Nous sommes en 1949. La guerre est terminée depuis dix ans. Nous vivons en paix, simplement. Nous n’avons pas la télévision, ni le téléphone mobile, ni internet. Ce n’est qu’en 1953 que de nombreux belges feront l’achat de leur première télévision noir et blanc. A l’occasion du couronnement de la reine Elisabeth II d’Angleterre.
Dans la maison de mes parents, la salle de bain et le chauffage central ne sont pas encore installés. On se lave donc à l’évier. On se chauffe grâce au poêle à charbon. Les soirées en famille se passent dans la salle à manger. La radio propose des chansons, des airs de musique agréables. Autour de la table, maman organise le repas. Le plus souvent des tartines au fromage, du riz, des céréales. Ma grand-mère, toujours présente, transforme parfois le vieux pain en un délicieux dessert.
Je vais vous faire du pain perdu, dit-elle
Tremper les tartines dans le lait et dans l’œuf. Cuire à la poêle. Recouvrir de sucre. Nous adorons ce pain- là ! Mon père résume les évènements de la journée. De temps en temps, il nous permet de parler d’un jeu, d’une aventure. Mon frère est le plus âgé, c’est lui qui raconte. Nous n’avons pas souvent la parole à table.

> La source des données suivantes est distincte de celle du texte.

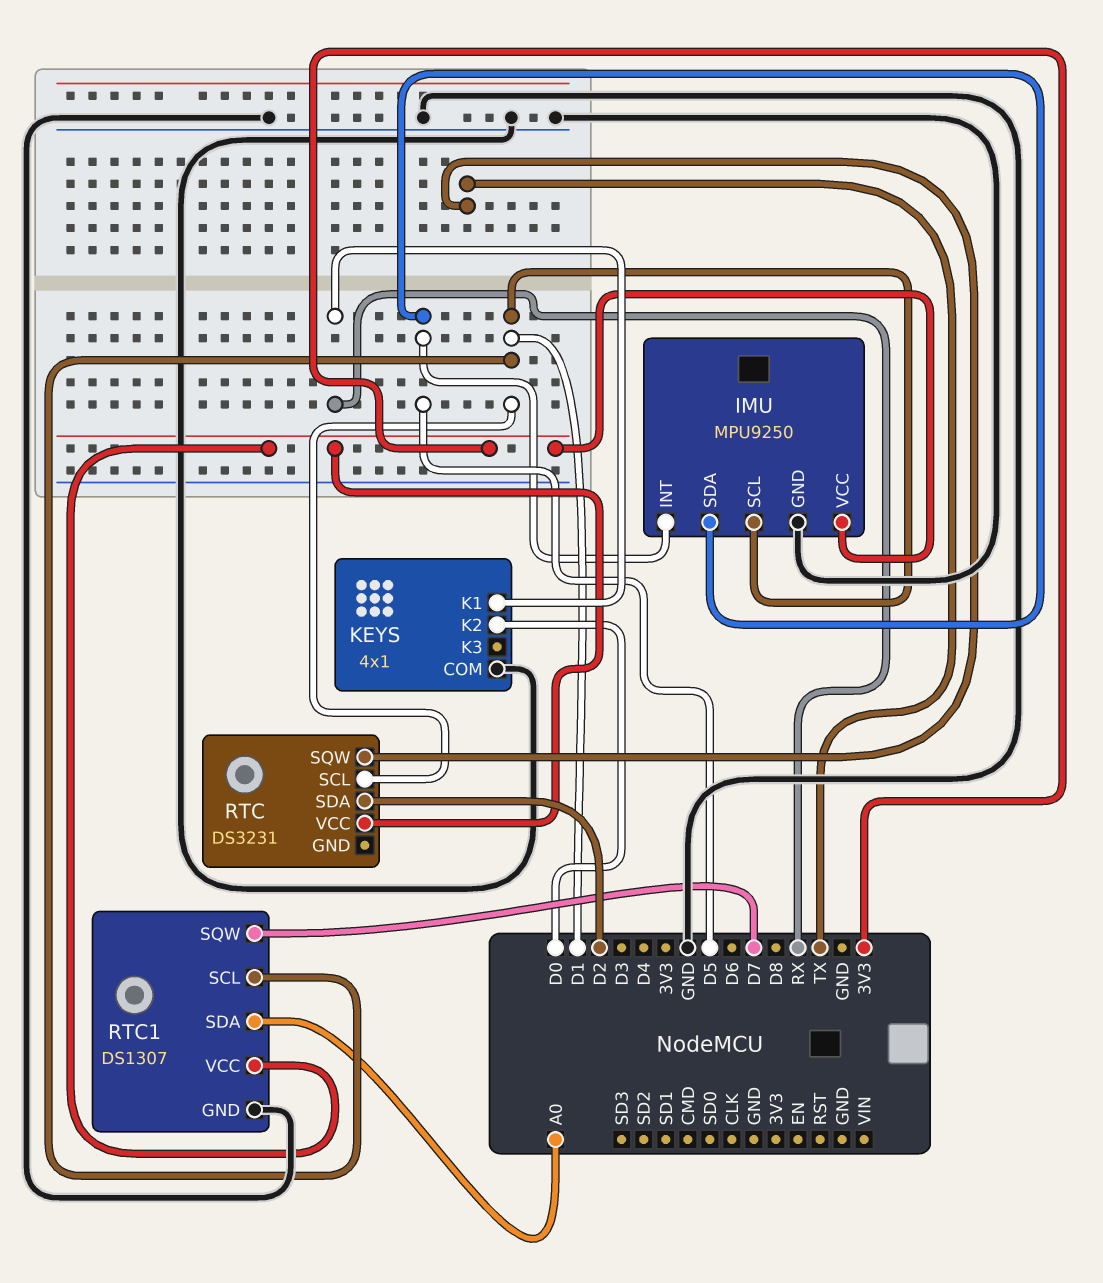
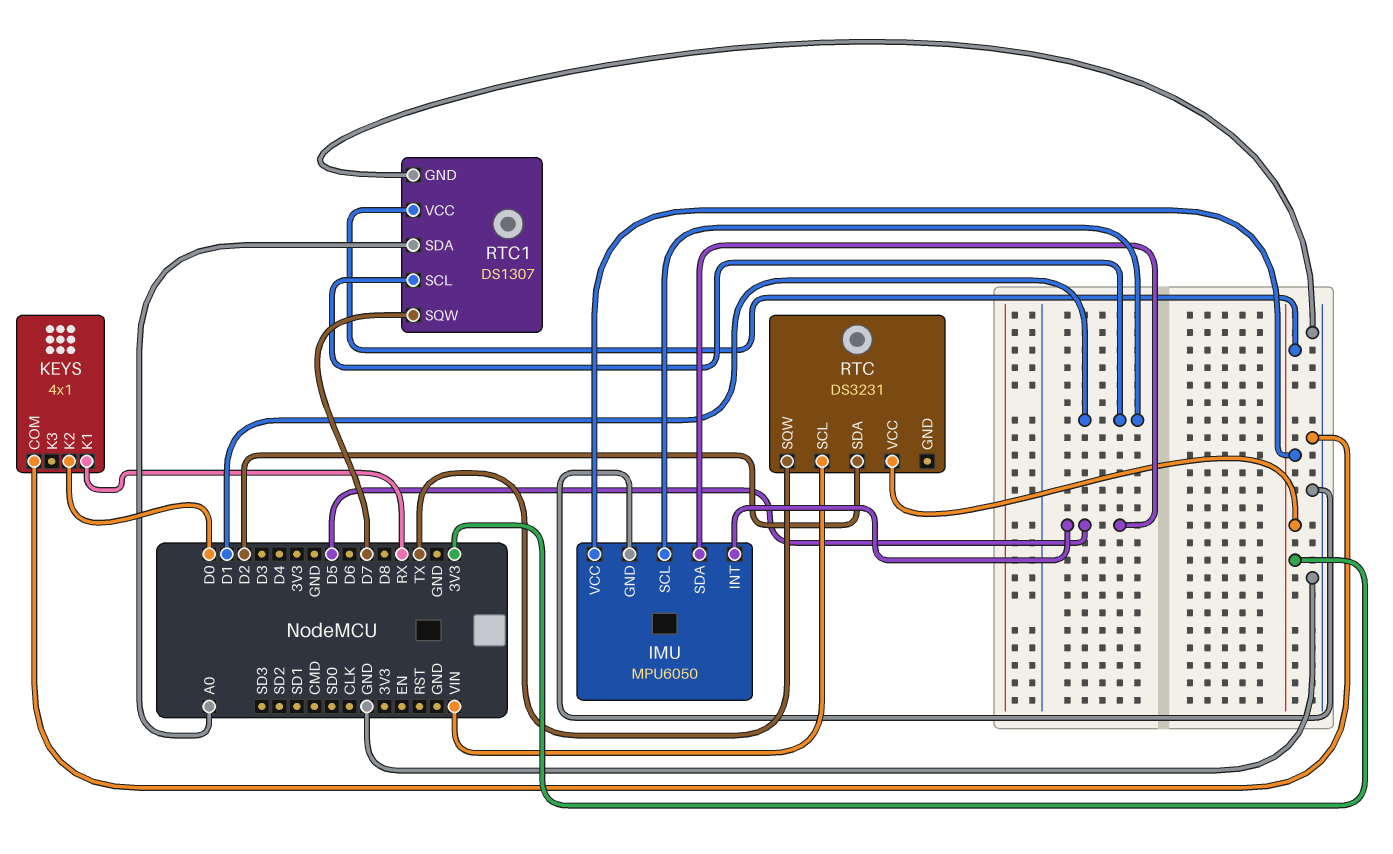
IMU: MPU9250 -> MPU6050
RTC pin SCL: D1 -> VIN

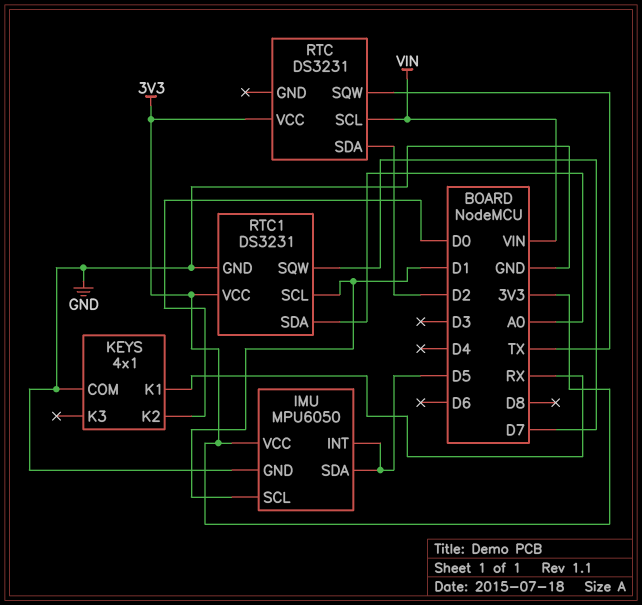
RTC1: DS1307 -> DS3231

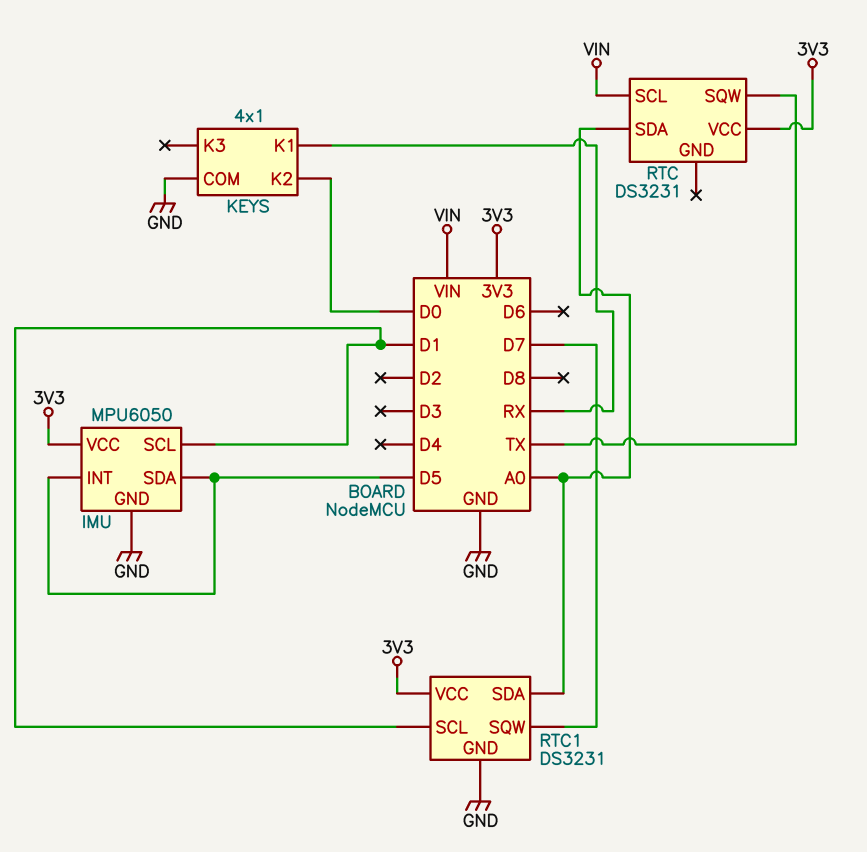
RTC pin SDA: D2 -> A0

Les enfants doivent respecter le calme du repas. Quand maman fait la vaisselle, elle chante. Maman a une très jolie voix. Comme toujours, c’est elle qui met de l’ambiance. Elle connait beaucoup de chansons. Toutes racontent une histoire.
– Dépêchons-nous de débarrasser la table. Ils vont arriver !
Plusieurs fois par semaine, les grands parents, tante et oncle viennent nous rejoindre. Depuis toujours, les réunions en famille sont incontournables. Quand la radio ne diffuse pas de pièce de théâtre, nous jouons aux cartes. Le Rami et surtout le Nain Jaune. Un jeu ancien très amusant ! A ce jeu, il faut payer à l’aide de jetons.
Mais…nous n’avons pas les jetons ! Impossible de jouer ?
Pas grave. Je vais arranger ça, dit maman
En faisant des confitures de prunes, elle a récupéré les noyaux. Lavés et séchés, ils nous serviront pour payer la mise du Nain Jaune. Ce sont ces noyaux de prune, sans doute, qui nous font tant rire. Nous sommes très souvent 8 ou 9 personnes autour de la table. Les parties s’animent. Maman fredonne en suivant le fond sonore de la radio. Parfois, nous accompagnons la chansonnette. Nous reprenons tous ensemble le refrain.
La chaleur de la pièce est agréable. Un gros feu en fonte est alimenté au charbon. De temps en temps mon père se lève :
Je dois charger le feu !
Il utilise un seau verseur. Il soulève le couvercle du poêle. Le charbon se déverse dans la bouche ouverte du foyer. La soirée se prolonge :
Il est temps d’aller dormir les enfants !
Un baiser rassurant nous garantit une bonne nuit. Les adultes continuent le jeu. Les rires, les exclamations se poursuivent. Ils sont heureux. Ils se séparent enfin. Ils savent qu’ils se retrouveront un autre soir. Ils partageront les mêmes plaisirs simples. Le calme revient, la radio est silencieuse Le feu s’éteint doucement.
Demain il faudra secouer les cendres. Maman s’en chargera en chantant.